** Data to examine follows **

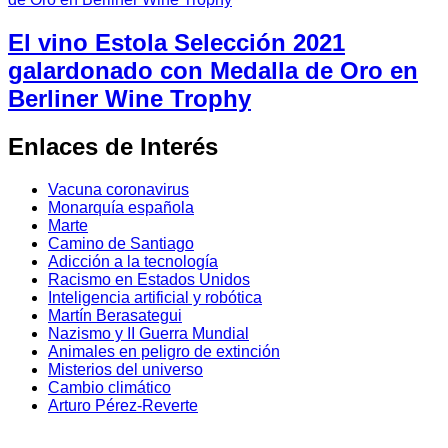
El vino Estola Selección 2021
galardonado con Medalla de Oro en
Berliner Wine Trophy
Enlaces de Interés
Vacuna coronavirus
Monarquía española
Marte
Camino de Santiago
Adicción a la tecnología
Racismo en Estados Unidos
Inteligencia artificial y robótica
Martín Berasategui
Nazismo y II Guerra Mundial
Animales en peligro de extinción
Misterios del universo
Cambio climático
Arturo Pérez-Reverte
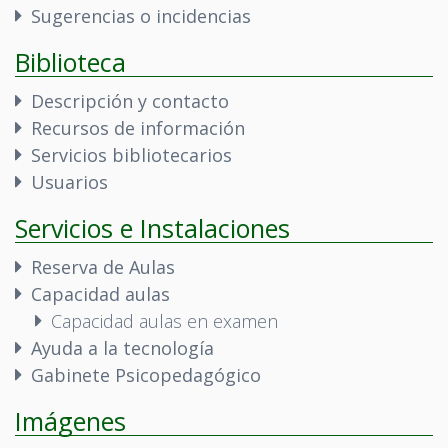
Sugerencias o incidencias
Biblioteca
Descripción y contacto
Recursos de información
Servicios bibliotecarios
Usuarios
Servicios e Instalaciones
Reserva de Aulas
Capacidad aulas
Capacidad aulas en examen
Ayuda a la tecnología
Gabinete Psicopedagógico
Imágenes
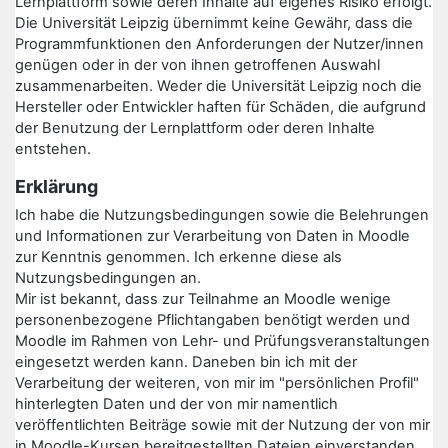
Lernplattform sowie deren Inhalte auf eigenes Risiko erfolgt.
Die Universität Leipzig übernimmt keine Gewähr, dass die
Programmfunktionen den Anforderungen der Nutzer/innen
genügen oder in der von ihnen getroffenen Auswahl
zusammenarbeiten. Weder die Universität Leipzig noch die
Hersteller oder Entwickler haften für Schäden, die aufgrund
der Benutzung der Lernplattform oder deren Inhalte
entstehen.
Erklärung
Ich habe die Nutzungsbedingungen sowie die Belehrungen
und Informationen zur Verarbeitung von Daten in Moodle
zur Kenntnis genommen. Ich erkenne diese als
Nutzungsbedingungen an.
Mir ist bekannt, dass zur Teilnahme an Moodle wenige
personenbezogene Pflichtangaben benötigt werden und
Moodle im Rahmen von Lehr- und Prüfungsveranstaltungen
eingesetzt werden kann. Daneben bin ich mit der
Verarbeitung der weiteren, von mir im "persönlichen Profil"
hinterlegten Daten und der von mir namentlich
veröffentlichten Beiträge sowie mit der Nutzung der von mir
in Moodle-Kursen bereitgestellten Dateien einverstanden.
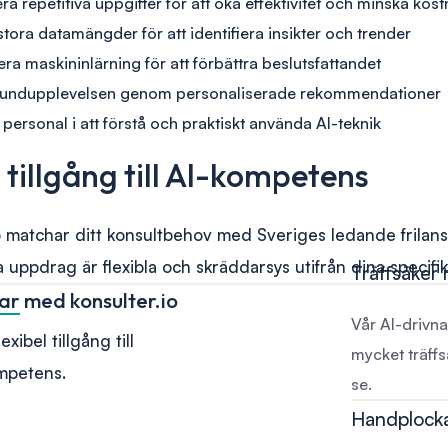
a repetitiva uppgifter för att öka effektivitet och minska kos
tora datamängder för att identifiera insikter och trender
a maskininlärning för att förbättra beslutsfattandet
 kundupplevelsen genom personaliserade rekommendationer
 personal i att förstå och praktiskt använda AI-teknik
tillgång till AI-kompetens
o matchar ditt konsultbehov med Sveriges ledande frilan
la uppdrag är flexibla och skräddarsys utifrån dina specifi
Träffsäker
lar
med konsulter.io
Vår AI-drivn
xibel tillgång till
mycket träff
ompetens.
se.
Handplock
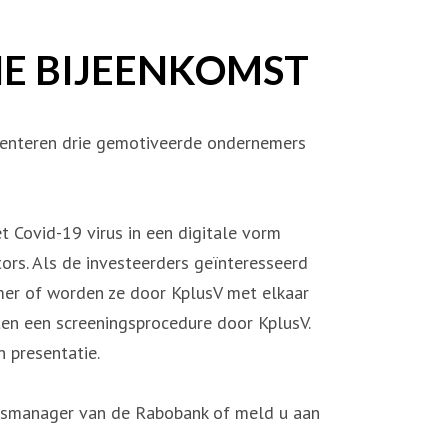
NE BIJEENKOMST
esenteren drie gemotiveerde ondernemers
 Covid-19 virus in een digitale vorm
ors. Als de investeerders geïnteresseerd
mer of worden ze door KplusV met elkaar
en een screeningsprocedure door KplusV.
 presentatie.
nsmanager van de Rabobank of meld u aan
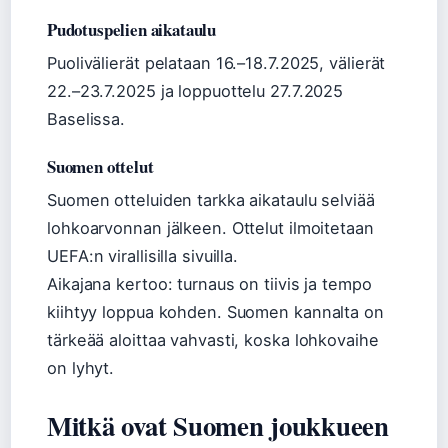
Pudotuspelien aikataulu
Puolivälierät pelataan 16.–18.7.2025, välierät
22.–23.7.2025 ja loppuottelu 27.7.2025
Baselissa.
Suomen ottelut
Suomen otteluiden tarkka aikataulu selviää
lohkoarvonnan jälkeen. Ottelut ilmoitetaan
UEFA:n virallisilla sivuilla.
Aikajana kertoo: turnaus on tiivis ja tempo
kiihtyy loppua kohden. Suomen kannalta on
tärkeää aloittaa vahvasti, koska lohkovaihe
on lyhyt.
Mitkä ovat Suomen joukkueen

** End of Data to examine **

What to do ::
Restate, without alteration, the lines of the material above that begin at the one containing "Suomen otteluiden tarkka aikataulu selviää" and run through its last line.

Solution to this task ::
Suomen otteluiden tarkka aikataulu selviää
lohkoarvonnan jälkeen. Ottelut ilmoitetaan
UEFA:n virallisilla sivuilla.
Aikajana kertoo: turnaus on tiivis ja tempo
kiihtyy loppua kohden. Suomen kannalta on
tärkeää aloittaa vahvasti, koska lohkovaihe
on lyhyt.
Mitkä ovat Suomen joukkueen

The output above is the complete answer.